4 – Violons, mes frères, violons – 4 octobre 2024
Mes frères, l'heure est grave. Suite à l'affaire dite des « viols de Mazan », ou l'affaire Pelicot, nous voici tous soupçonnés d'appartenir à la race des violeurs – cette engeance insensible et mesquine qui se contente de prendre – non sans une forme de brutalité, certes – sans songer à demander la permission au préalable. Une habitude certes regrettable mais en quoi cela nous regarde-t-il, nous, hommes simples et vrais, fiers de l'être, jouissant dans nos foyers sans déranger personne, sinon nos moitiés qui ont dit oui, ou l'ont pensé, qui ont signé, avec ou sans la bague au doigt, en tout cas, elles nous appartiennent, c'est ainsi depuis perpette alors, quoi ? Il faudrait s'excuser auprès des féministes et de leurs soutiens parce que l'un de nous s'est laissé emporter par le plaisir de la gaudriole ?
Allons, un peu de sérieux.
Nous sommes le rempart de la famille et le cœur du foyer. Sans nous, rien ne tient et les jeunes deviennent mous et lâches, leurs idées s'étiolent et s'éloignent du concret, du réel. Nous sommes la raison et la sagesse. Nous sommes le bois, le ciment, la chaux. Nous sommes les fondations et les murs...
Oh putain, j'y arrive pas. J'avais envie d'écrire ça jusqu'au bout sans dévier un instant de cette ligne provocatrice, démontrer par l'absurde, jouer la carte de l'hyperbole, m'insurger par en-dessous contre le NotAllMen et cette position intenable. Mais je n'y arrive pas. Mon ironie s'effondre face àa la force du réel. La faute aux affaires en veux-tu en voilà, notamment à celle de Gisèle Pelicot, cette femme piégée par son mari pour se transformer à son insu en jouet sexuel pour plus de quatre-vingt bonshommes.
Et oui, j'emploie le terme à dessein.
« Bonhomme ».

::::

■ CONSIGNES DE TRAVAIL ■
1. Pour chacun des énoncés suivants, dites s'il concorde avec le texte sur l'affaire Pelicot, en citant les mots du texte qui tranchent. (a) La ligne provocatrice est tenue jusqu'au bout. (b) Gisèle Pelicot a été piégée par son mari. (c) Le texte porte la date du 4 octobre 2024.
2. Poursuivez le texte sur l'affaire Pelicot à partir de sa dernière phrase, dans le même ton et à la première personne.

■ LIGNES PRÉSENTÉES ■

::::

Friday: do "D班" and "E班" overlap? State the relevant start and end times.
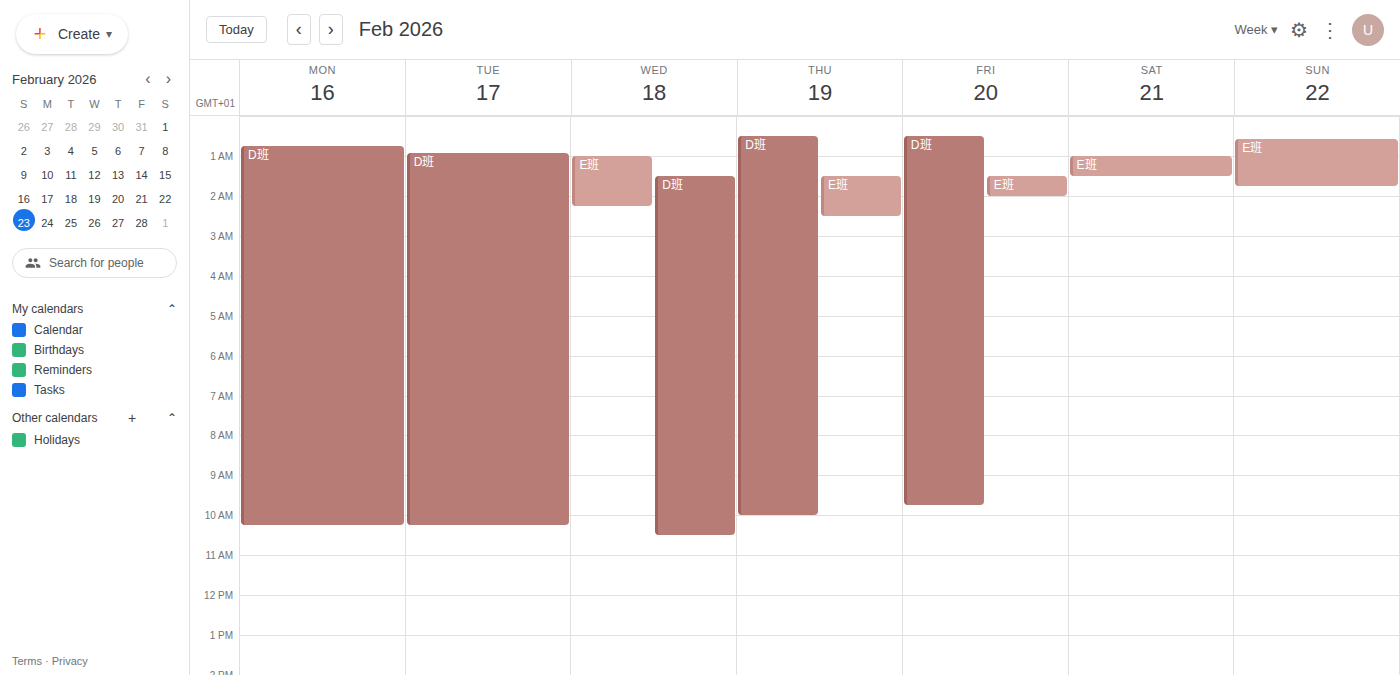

::::

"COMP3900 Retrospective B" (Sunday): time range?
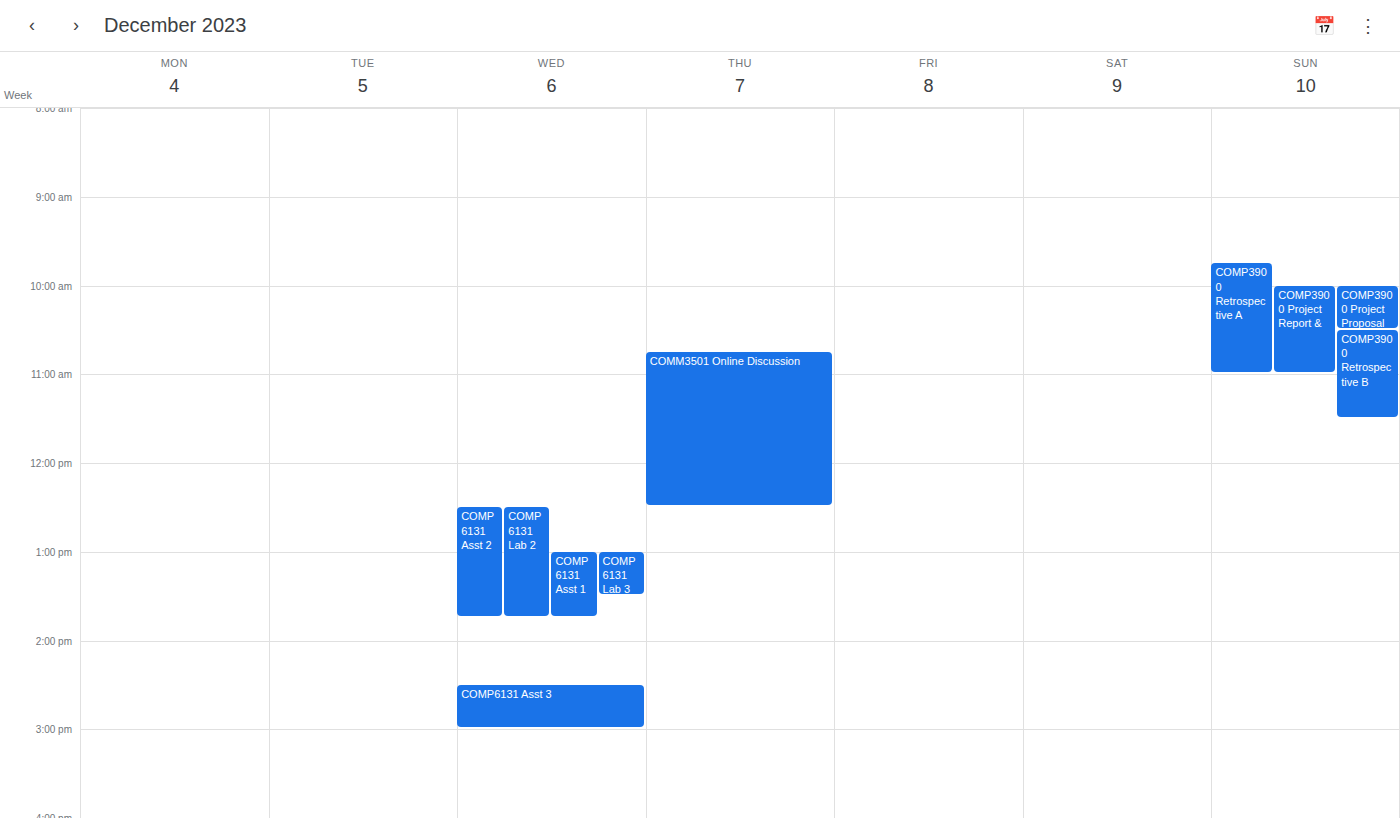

::::

■ RÉSULTATS ■
1.
(a) Non : « Mais je n'y arrive pas. »
(b) Oui : « cette femme piégée par son mari »
(c) Oui : « 4 octobre 2024 »

2.
Des gens simples, des hommes de la rue, des comme moi, qui jouissent de leur impunité de couillus depuis qu'ils sont venus au monde et que leurs parents les élèvent pour incarner le parfait petit soldat du patriarcat. Je prévoyais même d'achever chaque paragraphe par un leitmotiv hideux, celui qui donne son titre à ce texte, mais ce n'est pas possible. L'heure est aux taureaux par les cornes et se passe de sarcasme, d'ironie, de second degré. Et par pitié, messieurs les connards – donc messieurs tout court – ne me ressortez pas cette défense éculée comme quoi on peut rire de tout (mais pas avec n'importe qui gnagnagna, merci Pierre Desproges d'avoir fourni à toute une assemblée de blaireaux les armes rhétoriques pour étouffer dans l’œuf d'éventuelles remontrances concernant une plaisanterie). Ce n'est pas le sujet. Nous discuterons humour quand on aura réglé le problème, à savoir faire en sorte que tout ça n'arrive plus. Et « tout ça » englobe tant de pratiques, de discours, d'habitudes, que le chantier s'annonce long et ardu. Alors autant mettre de côté notre droit à l'humour et à la prise de distance parce que, quels que soient les discours qui prétendent nous convaincre du contraire, personne ne le remet en cause. Personne.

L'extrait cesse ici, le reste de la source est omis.